At some point, I started to spend all day on Facebook and fell in love with it, and thought, “Wow, this is my dream job.” Blink is the best web media company in Israel, so for a year and a half, I focused on getting a job there. When I saw they were looking for people, I sent in my CV. I can remember what I was wearing the first day I came here for my interview: big coat, red hat. They called me back to meet the owner the same evening, and I was hired. And now it’s almost ten months I’m here.

— Hagar, Graphic Designer

The State  School, Village of Sulam, Jezreel Valley


In the early days of the State of Israel, many of the villages in the Jezreel Valley, sixteen kilometers north of Nazareth, were populated by the Zoabi clan, who had come from Jordan a hundred and fifty years ago. The new state ousted anyone who wasn’t Zoabi until only nine Zoabi villages, Sulam among them, remained. Today, this is a farming village of 2,500 people.
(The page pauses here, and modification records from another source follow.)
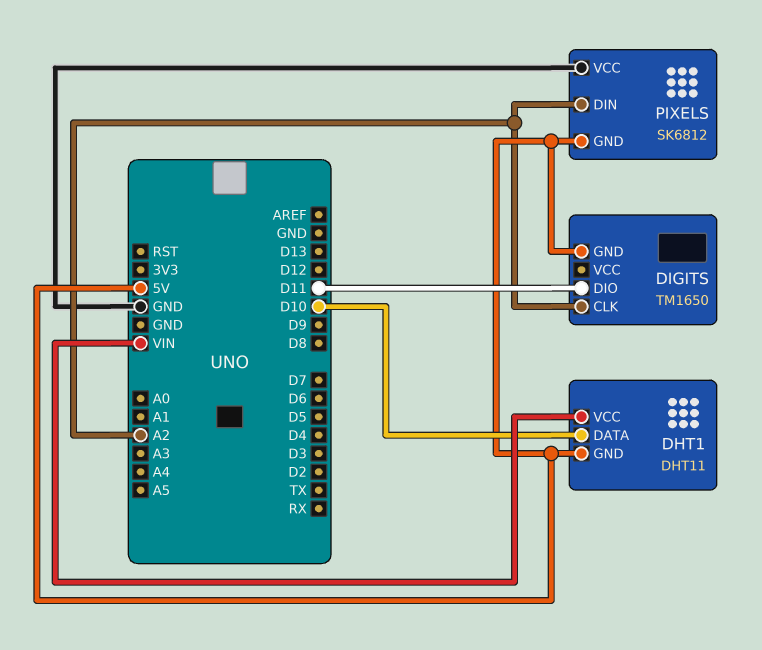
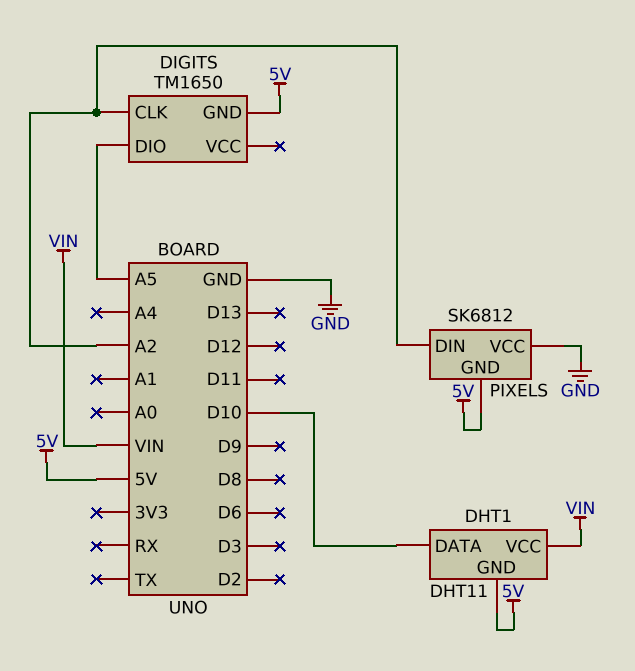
DIGITS pin DIO: D11 -> A5

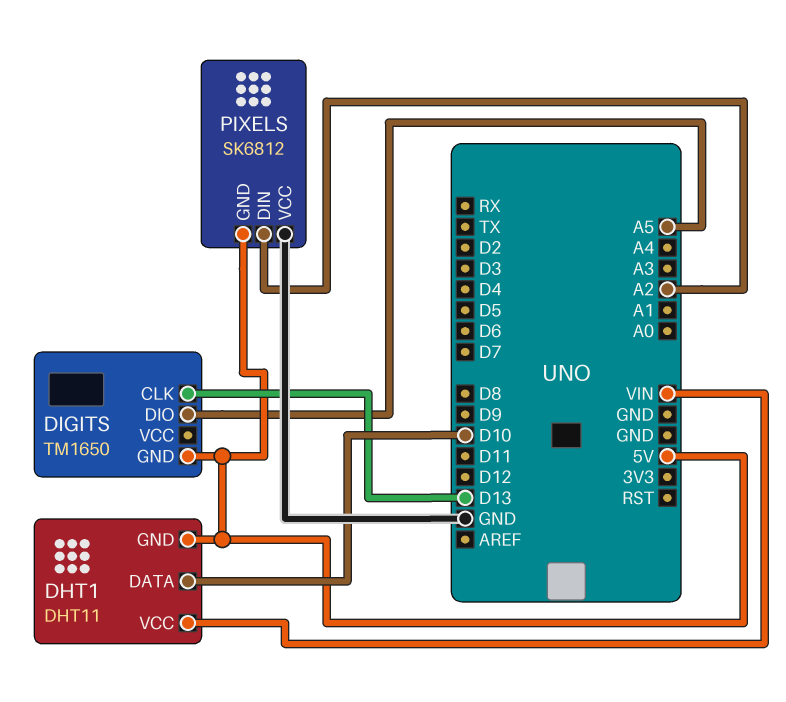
DIGITS pin CLK: A2 -> D13

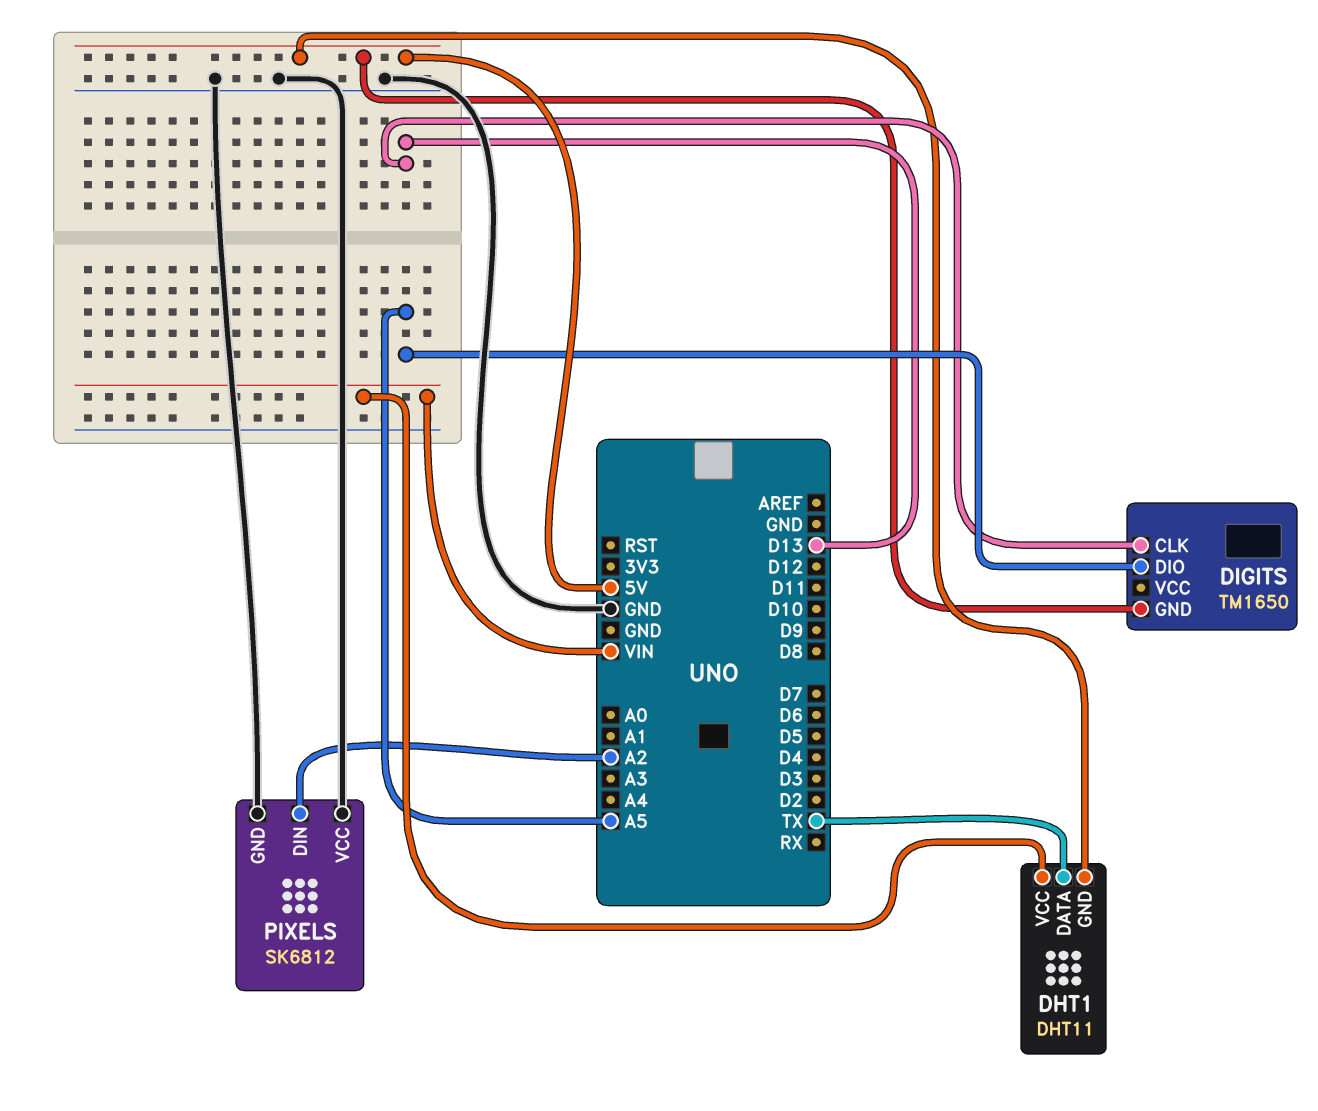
DHT1 pin DATA: D10 -> TX
PIXELS pin GND: 5V -> GND

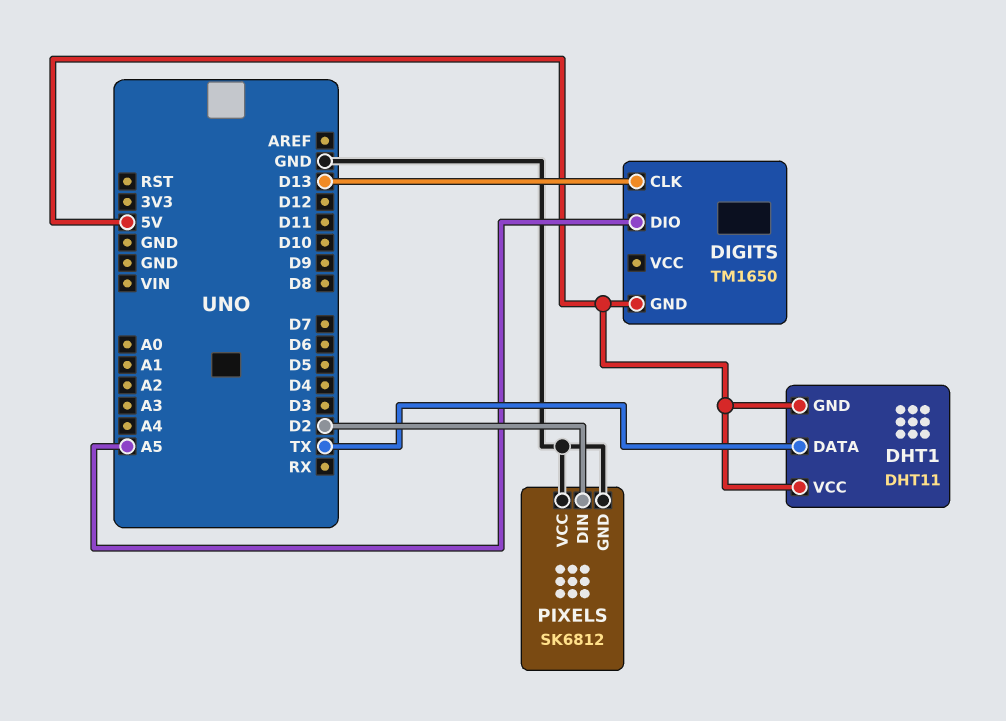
DHT1 pin VCC: VIN -> 5V
PIXELS pin DIN: A2 -> D2

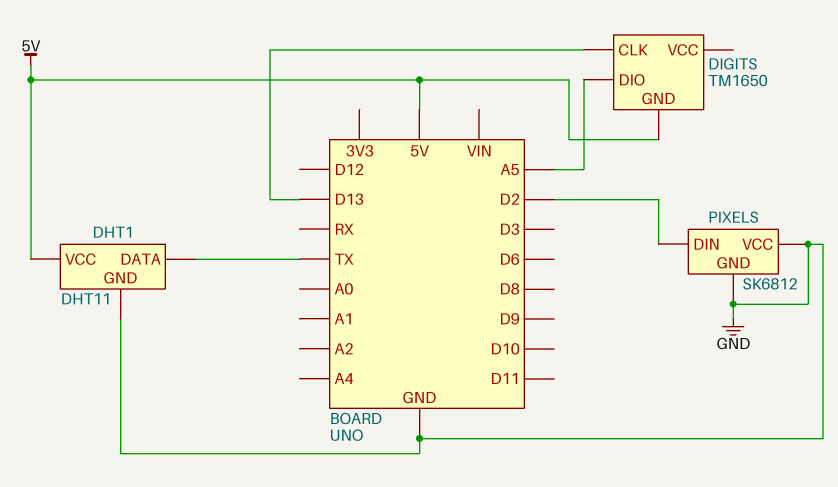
DHT1 pin GND: 5V -> GND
We Palestinians live in congested, overcrowded villages; we have no roads; our children have nowhere to play; we stack floors on top of buildings—4 floors, 5 floors. Today, all everyone talks about is the overcrowding and where they’re going to live.

— Masarwy, History Professor

The Children’s homes marked on the map of Restrictions on Palestinian Movement in Hebron
Samar photographing in Hebron

Youth Against Settlements, H2, Hebron, West Bank


The West Bank constitutes the greatest part of Palestinian territory and Hebron is its largest city. Hebron has long been viewed as one of the four holy cities of Islam. The city is also considered the second holiest Jewish site after the Wailing Wall in Jerusalem.

The Sumoud Challenge Center houses Youth Against Settlements, a group of volunteers working under the aegis of the Palestinian Authority. Thirty feet from an Israeli army outpost that protects a nearby settlement home, the Center overlooks Shuhada (Martyrs) Street and sits amid olive groves that date back to the time of the Roman Empire.

My family comes from Hebron. I have a very big family tree, which shows that our family originated in Hebron, right here in Israeli occupied H2. My family still lives in the same area, but got bigger and bigger, so someone had to move to another house—find a new place, a new life. Now, some of us live in H1, which is controlled by the Palestinian Authority. I don’t know how to say it in English, but we who remain in H2 are not able to control anything that’s happening in our lives. But we’ll never leave our family’s original property here. It’s ours and we have to stay in it.